Intel has announced a range of AI-focused initiatives at Computex 2026, including new rack-scale AI infrastructure, an enterprise inference cloud platform, and strategic partnerships across manufacturing, healthcare, robotics, and life sciences. The announcements build on Intel’s recently launched Xeon 6+ processor family, which was unveiled earlier this week as part of the company’s broader AI infrastructure strategy.
Intel, Foxconn, and SambaNova Partner on Rack-Scale AI Infrastructure
Intel, SambaNova, and Foxconn have announced plans to develop rack-scale AI infrastructure aimed at data centres, hyperscalers, and intelligence centre deployments.
The solution combines Intel Xeon processors with SambaNova’s SN-50 Reconfigurable Dataflow Units (RDUs) to deliver AI inference performance with improved power and cost efficiency. Foxconn will provide system integration capabilities for the platform and plans to manufacture CPU-dense variants designed for cost-optimised inference, data processing, and hybrid AI workloads.
Intel says the rise of agentic AI is shifting the balance of AI infrastructure, increasing the importance of CPUs for orchestration and workload management alongside dedicated accelerators.
Vector Core Compute Debuts Disaggregated AI Inference Cloud
Intel also joined SambaNova, Vista Equity Partners, and Cambium Capital to showcase Vector Core Compute, a new enterprise-focused inference cloud platform.
The platform uses Intel Xeon 6 processors for orchestration and execution, SambaNova SN40 RDUs for inference decoding, and NVIDIA Blackwell GPUs for prefill workloads. During the Computex demonstration, the companies showcased what they described as the first real-world deployment of a fully disaggregated inference architecture operating from a data centre in Los Angeles.
According to Intel, Together.ai has become the first commercial customer of the platform, while Vista Equity Partners has secured early access to the infrastructure for its portfolio companies.
Intel Expands AI Collaborations Across Multiple Industries
Beyond infrastructure, Intel announced several strategic collaborations focused on developing industry-specific AI solutions.

* Data supplied:
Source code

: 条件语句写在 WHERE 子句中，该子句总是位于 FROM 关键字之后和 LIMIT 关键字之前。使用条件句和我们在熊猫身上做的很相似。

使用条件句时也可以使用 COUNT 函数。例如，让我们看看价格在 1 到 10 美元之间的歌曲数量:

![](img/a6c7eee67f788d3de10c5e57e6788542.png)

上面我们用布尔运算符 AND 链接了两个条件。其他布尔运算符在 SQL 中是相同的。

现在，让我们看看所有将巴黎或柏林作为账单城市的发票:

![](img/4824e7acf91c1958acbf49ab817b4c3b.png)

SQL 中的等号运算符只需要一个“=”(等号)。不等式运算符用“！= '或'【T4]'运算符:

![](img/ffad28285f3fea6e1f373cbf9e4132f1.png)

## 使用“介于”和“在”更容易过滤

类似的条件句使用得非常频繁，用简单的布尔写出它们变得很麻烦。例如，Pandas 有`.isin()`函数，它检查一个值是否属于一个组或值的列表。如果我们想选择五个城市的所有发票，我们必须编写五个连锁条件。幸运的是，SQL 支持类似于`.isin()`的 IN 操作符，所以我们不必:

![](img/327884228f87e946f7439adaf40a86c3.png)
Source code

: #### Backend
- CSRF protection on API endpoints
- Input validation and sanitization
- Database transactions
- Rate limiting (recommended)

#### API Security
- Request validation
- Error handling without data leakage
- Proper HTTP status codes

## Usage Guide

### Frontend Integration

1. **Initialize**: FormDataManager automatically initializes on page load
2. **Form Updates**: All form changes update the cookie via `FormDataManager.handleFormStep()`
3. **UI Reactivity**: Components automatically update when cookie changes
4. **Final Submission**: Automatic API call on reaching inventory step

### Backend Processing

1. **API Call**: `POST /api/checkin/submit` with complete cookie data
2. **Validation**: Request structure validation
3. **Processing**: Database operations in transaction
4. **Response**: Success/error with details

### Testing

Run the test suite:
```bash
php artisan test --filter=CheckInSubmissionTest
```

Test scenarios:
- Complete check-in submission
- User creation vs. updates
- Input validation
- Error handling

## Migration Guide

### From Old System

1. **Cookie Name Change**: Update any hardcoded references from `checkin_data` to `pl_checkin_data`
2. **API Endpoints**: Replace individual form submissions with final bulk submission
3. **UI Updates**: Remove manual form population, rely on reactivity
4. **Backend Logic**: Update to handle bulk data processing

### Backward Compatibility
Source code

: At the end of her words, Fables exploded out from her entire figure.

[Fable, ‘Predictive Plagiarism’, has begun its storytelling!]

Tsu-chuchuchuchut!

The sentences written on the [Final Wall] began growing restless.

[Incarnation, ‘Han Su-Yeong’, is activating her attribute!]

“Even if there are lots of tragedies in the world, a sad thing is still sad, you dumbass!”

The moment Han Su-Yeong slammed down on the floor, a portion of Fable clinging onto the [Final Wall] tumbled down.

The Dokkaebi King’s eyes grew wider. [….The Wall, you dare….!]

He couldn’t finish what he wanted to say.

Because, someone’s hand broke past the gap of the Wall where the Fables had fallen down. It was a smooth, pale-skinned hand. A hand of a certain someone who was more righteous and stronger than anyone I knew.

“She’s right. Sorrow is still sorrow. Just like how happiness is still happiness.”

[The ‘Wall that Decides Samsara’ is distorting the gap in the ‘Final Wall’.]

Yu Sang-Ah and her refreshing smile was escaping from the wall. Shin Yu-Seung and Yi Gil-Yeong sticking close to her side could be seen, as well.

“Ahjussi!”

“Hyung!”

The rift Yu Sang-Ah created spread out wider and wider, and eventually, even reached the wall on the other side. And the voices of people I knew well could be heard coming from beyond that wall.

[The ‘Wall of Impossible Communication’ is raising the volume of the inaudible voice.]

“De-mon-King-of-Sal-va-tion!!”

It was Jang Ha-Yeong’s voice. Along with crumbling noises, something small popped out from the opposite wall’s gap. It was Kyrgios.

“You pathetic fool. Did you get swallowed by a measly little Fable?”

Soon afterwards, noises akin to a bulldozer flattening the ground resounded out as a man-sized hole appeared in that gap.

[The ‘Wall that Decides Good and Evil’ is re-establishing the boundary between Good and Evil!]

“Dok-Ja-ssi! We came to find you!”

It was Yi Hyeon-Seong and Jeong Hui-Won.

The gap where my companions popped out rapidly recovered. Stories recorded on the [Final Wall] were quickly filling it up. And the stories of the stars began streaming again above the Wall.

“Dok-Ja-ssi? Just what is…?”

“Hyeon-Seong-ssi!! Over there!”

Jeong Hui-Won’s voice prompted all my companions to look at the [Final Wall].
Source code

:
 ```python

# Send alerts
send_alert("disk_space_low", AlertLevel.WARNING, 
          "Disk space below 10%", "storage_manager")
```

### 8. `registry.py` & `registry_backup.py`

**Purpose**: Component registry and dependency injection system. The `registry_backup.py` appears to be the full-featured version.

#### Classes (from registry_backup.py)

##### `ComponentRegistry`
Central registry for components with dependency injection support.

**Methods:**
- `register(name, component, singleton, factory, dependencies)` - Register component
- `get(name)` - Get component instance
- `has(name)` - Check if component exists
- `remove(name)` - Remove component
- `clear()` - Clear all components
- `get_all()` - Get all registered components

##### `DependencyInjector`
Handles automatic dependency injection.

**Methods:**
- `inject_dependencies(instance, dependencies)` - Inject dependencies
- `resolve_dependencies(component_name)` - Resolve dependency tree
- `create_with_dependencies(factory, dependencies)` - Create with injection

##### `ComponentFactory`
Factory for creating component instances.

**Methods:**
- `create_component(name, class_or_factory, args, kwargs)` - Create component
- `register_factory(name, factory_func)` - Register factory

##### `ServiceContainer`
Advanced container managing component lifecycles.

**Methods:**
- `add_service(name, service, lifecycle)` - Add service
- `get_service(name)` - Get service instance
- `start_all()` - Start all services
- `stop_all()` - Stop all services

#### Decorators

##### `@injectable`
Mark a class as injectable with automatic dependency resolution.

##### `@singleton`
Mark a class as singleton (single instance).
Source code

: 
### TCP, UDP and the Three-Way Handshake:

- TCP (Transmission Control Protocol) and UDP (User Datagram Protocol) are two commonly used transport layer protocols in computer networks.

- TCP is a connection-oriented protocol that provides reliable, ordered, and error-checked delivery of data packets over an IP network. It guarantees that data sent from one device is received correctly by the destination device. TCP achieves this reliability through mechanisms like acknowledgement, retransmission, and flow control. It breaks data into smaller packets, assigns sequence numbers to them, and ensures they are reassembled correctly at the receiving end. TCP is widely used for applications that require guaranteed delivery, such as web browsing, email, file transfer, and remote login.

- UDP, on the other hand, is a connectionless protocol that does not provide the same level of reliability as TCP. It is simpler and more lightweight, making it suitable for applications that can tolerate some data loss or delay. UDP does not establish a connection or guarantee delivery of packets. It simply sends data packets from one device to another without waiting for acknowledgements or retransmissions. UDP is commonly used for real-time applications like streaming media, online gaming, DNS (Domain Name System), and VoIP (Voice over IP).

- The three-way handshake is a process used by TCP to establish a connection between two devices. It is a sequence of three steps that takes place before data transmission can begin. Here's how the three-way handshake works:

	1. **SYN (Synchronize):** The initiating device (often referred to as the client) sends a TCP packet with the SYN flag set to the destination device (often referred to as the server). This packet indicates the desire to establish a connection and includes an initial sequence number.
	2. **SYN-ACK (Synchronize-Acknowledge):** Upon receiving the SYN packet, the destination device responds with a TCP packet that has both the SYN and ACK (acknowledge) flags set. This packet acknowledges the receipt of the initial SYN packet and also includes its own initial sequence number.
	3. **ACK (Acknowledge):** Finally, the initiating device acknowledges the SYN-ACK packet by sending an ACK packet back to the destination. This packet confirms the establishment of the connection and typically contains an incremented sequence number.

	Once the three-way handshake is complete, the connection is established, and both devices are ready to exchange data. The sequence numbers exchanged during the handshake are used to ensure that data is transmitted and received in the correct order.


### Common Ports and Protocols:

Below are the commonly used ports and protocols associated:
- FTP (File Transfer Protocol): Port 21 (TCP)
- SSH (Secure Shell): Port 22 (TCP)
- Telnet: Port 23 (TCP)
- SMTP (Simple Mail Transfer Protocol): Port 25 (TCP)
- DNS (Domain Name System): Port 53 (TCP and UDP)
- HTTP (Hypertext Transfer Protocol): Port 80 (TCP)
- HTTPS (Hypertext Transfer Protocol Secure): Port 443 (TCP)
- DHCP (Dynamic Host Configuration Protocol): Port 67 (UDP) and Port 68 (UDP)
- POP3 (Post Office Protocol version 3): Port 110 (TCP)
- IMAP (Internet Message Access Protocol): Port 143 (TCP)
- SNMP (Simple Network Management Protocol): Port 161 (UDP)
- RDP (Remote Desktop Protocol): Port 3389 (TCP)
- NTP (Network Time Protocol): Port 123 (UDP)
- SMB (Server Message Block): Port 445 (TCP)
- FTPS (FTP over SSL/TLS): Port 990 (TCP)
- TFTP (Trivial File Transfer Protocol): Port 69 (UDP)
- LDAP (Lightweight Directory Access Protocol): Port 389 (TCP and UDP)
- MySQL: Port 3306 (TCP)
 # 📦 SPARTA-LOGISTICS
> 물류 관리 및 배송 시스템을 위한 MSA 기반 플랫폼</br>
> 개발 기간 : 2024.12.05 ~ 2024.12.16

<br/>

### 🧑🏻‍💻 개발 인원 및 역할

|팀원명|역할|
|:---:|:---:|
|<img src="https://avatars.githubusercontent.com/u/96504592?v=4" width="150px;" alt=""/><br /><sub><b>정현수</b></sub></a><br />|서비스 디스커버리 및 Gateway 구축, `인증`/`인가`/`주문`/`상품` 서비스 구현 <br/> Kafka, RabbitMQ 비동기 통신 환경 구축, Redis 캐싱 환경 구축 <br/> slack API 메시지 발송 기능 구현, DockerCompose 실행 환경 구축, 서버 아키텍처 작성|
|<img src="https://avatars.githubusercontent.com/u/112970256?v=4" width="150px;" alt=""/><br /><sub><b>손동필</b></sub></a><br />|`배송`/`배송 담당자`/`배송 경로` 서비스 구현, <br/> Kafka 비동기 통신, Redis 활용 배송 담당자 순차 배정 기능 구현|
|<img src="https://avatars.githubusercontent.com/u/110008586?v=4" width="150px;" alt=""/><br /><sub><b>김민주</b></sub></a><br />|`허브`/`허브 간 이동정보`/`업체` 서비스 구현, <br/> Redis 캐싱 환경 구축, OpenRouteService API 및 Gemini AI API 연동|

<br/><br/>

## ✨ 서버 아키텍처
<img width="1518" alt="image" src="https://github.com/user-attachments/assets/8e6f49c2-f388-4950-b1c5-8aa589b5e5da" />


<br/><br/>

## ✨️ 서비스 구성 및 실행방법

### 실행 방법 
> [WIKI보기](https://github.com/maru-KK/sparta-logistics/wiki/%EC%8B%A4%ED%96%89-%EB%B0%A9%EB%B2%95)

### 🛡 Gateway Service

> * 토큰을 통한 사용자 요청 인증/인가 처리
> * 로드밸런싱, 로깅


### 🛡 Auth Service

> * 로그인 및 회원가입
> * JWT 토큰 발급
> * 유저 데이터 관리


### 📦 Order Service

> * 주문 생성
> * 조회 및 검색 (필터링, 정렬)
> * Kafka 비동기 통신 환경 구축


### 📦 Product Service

* Required action 1: Rewrite the Intel Computex announcement starting at "The platform uses" and ending at "its portfolio companies.", substituting "San Jose" for "Los Angeles".
* Required action 2: According to the Intel Computex announcement, why are CPUs gaining importance in AI infrastructure?

* Task result 1:
The platform uses Intel Xeon 6 processors for orchestration and execution, SambaNova SN40 RDUs for inference decoding, and NVIDIA Blackwell GPUs for prefill workloads. During the Computex demonstration, the companies showcased what they described as the first real-world deployment of a fully disaggregated inference architecture operating from a data centre in San Jose.
According to Intel, Together.ai has become the first commercial customer of the platform, while Vista Equity Partners has secured early access to the infrastructure for its portfolio companies.

* Task result 2: Intel says the rise of agentic AI is shifting the balance of AI infrastructure. This shift makes CPUs more important for orchestration and workload management alongside dedicated accelerators.